* _What you have to do_:
Could you write out the entries below word for word, leaving out the pictures?

Images with body keypoints:
--------------------

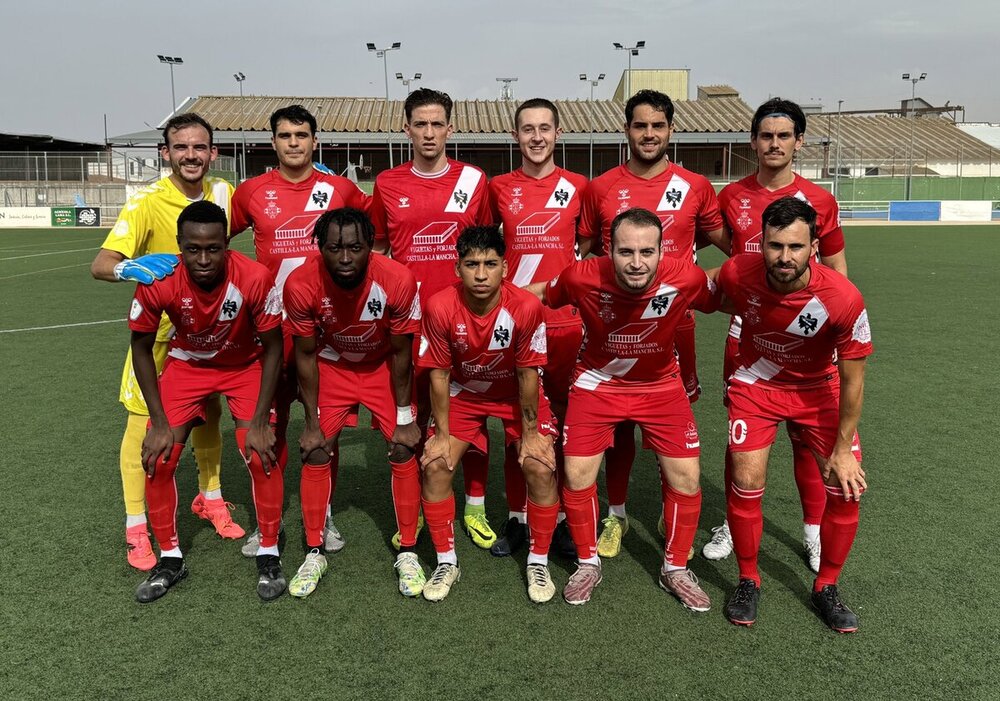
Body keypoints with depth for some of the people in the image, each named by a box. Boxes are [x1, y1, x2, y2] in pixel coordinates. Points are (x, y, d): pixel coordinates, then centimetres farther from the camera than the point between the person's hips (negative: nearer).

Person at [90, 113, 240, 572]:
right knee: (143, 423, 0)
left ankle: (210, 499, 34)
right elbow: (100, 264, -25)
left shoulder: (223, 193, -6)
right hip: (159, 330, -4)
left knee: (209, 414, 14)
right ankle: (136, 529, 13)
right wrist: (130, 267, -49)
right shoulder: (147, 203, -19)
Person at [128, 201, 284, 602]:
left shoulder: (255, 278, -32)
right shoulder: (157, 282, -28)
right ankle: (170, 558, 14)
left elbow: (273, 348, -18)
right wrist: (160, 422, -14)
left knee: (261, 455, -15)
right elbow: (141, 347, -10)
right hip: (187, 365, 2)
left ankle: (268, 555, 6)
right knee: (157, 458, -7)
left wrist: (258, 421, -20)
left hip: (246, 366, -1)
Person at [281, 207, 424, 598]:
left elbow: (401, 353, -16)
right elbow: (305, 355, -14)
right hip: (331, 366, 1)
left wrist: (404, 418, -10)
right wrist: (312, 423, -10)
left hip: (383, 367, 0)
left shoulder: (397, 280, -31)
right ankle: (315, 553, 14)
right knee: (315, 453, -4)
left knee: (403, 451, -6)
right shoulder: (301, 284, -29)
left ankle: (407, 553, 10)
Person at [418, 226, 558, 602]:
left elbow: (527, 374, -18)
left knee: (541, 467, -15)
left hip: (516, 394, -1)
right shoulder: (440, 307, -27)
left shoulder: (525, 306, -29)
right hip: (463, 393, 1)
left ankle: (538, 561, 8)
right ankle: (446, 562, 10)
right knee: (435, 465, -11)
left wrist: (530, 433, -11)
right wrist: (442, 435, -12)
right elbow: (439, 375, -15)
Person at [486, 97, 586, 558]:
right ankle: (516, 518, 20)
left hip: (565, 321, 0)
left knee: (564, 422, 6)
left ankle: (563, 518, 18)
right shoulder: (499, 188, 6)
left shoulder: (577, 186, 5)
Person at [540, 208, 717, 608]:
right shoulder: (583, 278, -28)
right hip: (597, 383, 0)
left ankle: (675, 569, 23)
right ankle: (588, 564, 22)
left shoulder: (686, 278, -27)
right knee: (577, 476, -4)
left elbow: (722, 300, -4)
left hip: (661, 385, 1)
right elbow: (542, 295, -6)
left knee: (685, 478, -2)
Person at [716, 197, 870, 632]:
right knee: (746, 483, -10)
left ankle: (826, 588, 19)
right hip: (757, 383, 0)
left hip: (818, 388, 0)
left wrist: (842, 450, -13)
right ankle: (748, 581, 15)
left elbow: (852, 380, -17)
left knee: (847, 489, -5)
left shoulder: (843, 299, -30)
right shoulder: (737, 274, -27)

--------------------

* _Completed exercise_:
Body keypoints with depth for some of the people in the image, each named by a box. Boxes are [x1, y1, x2, y2] in pixel coordinates. Points are (x, y, d): pixel coordinates, then centimetres farther from the camera than the point between the person's hips (negative: nearer).

Person at [90, 113, 240, 572]:
right knee: (143, 423, 0)
left ankle: (210, 499, 34)
right elbow: (100, 264, -25)
left shoulder: (223, 193, -6)
right hip: (159, 330, -4)
left knee: (209, 414, 14)
right ankle: (136, 529, 13)
right wrist: (130, 267, -49)
right shoulder: (147, 203, -19)
Person at [128, 201, 284, 602]:
left shoulder: (255, 278, -32)
right shoulder: (157, 282, -28)
right ankle: (170, 558, 14)
left elbow: (273, 348, -18)
right wrist: (160, 422, -14)
left knee: (261, 455, -15)
right elbow: (141, 347, -10)
right hip: (187, 365, 2)
left ankle: (268, 555, 6)
right knee: (157, 458, -7)
left wrist: (258, 421, -20)
left hip: (246, 366, -1)
Person at [281, 207, 424, 598]:
left elbow: (401, 353, -16)
right elbow: (305, 355, -14)
right hip: (331, 366, 1)
left wrist: (404, 418, -10)
right wrist: (312, 423, -10)
left hip: (383, 367, 0)
left shoulder: (397, 280, -31)
right ankle: (315, 553, 14)
right knee: (315, 453, -4)
left knee: (403, 451, -6)
right shoulder: (301, 284, -29)
left ankle: (407, 553, 10)
Person at [418, 226, 558, 602]:
left elbow: (527, 374, -18)
left knee: (541, 467, -15)
left hip: (516, 394, -1)
right shoulder: (440, 307, -27)
left shoulder: (525, 306, -29)
right hip: (463, 393, 1)
left ankle: (538, 561, 8)
right ankle: (446, 562, 10)
right knee: (435, 465, -11)
left wrist: (530, 433, -11)
right wrist: (442, 435, -12)
right elbow: (439, 375, -15)
Person at [486, 97, 586, 558]:
right ankle: (516, 518, 20)
left hip: (565, 321, 0)
left knee: (564, 422, 6)
left ankle: (563, 518, 18)
right shoulder: (499, 188, 6)
left shoulder: (577, 186, 5)
Person at [540, 208, 717, 608]:
right shoulder: (583, 278, -28)
right hip: (597, 383, 0)
left ankle: (675, 569, 23)
right ankle: (588, 564, 22)
left shoulder: (686, 278, -27)
right knee: (577, 476, -4)
left elbow: (722, 300, -4)
left hip: (661, 385, 1)
right elbow: (542, 295, -6)
left knee: (685, 478, -2)
Person at [716, 197, 870, 632]:
right knee: (746, 483, -10)
left ankle: (826, 588, 19)
right hip: (757, 383, 0)
left hip: (818, 388, 0)
left wrist: (842, 450, -13)
right ankle: (748, 581, 15)
left elbow: (852, 380, -17)
left knee: (847, 489, -5)
left shoulder: (843, 299, -30)
right shoulder: (737, 274, -27)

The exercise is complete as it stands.